- _Directions for this task_
Check each line below for the word "Drive" and give the number of lines that have it, nothing more.

### Raw data ###

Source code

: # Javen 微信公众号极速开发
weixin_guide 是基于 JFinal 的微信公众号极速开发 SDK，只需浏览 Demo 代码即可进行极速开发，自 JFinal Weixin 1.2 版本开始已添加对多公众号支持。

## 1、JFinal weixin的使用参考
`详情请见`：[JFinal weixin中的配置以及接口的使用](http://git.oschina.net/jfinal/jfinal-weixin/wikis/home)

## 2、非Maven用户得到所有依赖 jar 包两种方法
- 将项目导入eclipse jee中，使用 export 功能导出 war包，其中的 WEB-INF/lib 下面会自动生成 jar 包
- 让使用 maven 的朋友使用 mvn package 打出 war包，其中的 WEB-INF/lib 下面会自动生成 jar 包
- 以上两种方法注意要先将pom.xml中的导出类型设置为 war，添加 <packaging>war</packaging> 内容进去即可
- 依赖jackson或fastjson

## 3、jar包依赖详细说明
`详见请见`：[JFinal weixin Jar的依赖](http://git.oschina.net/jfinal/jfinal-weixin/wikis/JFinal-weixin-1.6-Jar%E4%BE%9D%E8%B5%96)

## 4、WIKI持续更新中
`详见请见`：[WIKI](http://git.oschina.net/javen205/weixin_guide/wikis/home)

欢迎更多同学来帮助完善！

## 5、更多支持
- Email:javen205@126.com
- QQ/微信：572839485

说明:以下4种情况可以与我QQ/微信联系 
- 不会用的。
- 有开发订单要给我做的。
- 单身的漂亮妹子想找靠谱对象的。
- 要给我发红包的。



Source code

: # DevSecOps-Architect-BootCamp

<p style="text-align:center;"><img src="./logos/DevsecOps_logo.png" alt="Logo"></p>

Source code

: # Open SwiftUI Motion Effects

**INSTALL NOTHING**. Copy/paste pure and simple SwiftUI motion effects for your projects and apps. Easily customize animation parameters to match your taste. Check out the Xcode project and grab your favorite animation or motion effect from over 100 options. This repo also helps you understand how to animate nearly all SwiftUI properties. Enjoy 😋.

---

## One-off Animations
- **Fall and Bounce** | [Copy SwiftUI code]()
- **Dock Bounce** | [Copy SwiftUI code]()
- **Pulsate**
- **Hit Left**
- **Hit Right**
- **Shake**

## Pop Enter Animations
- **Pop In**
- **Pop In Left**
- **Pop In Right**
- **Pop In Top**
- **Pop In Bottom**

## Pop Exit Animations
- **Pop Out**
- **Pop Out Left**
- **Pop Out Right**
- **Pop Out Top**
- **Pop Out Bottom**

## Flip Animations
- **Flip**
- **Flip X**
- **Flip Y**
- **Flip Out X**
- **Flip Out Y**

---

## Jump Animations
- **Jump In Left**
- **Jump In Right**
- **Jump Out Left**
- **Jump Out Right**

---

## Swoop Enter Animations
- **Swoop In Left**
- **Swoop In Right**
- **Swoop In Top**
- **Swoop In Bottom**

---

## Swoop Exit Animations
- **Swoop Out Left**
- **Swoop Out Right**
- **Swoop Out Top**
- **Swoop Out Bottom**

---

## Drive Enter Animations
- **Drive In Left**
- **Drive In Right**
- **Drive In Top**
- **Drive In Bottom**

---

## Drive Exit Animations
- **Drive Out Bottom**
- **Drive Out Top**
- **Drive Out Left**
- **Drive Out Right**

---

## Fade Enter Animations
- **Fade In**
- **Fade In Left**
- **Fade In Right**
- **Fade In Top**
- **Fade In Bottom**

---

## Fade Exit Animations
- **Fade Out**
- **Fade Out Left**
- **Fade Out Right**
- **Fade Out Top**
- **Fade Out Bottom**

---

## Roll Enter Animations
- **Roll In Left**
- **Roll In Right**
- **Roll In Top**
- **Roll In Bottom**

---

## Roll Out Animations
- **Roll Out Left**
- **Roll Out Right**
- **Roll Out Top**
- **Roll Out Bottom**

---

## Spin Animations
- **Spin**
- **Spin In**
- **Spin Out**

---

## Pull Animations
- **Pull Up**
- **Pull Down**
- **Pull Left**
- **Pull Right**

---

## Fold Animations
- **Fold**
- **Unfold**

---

###

- _Answer section_
10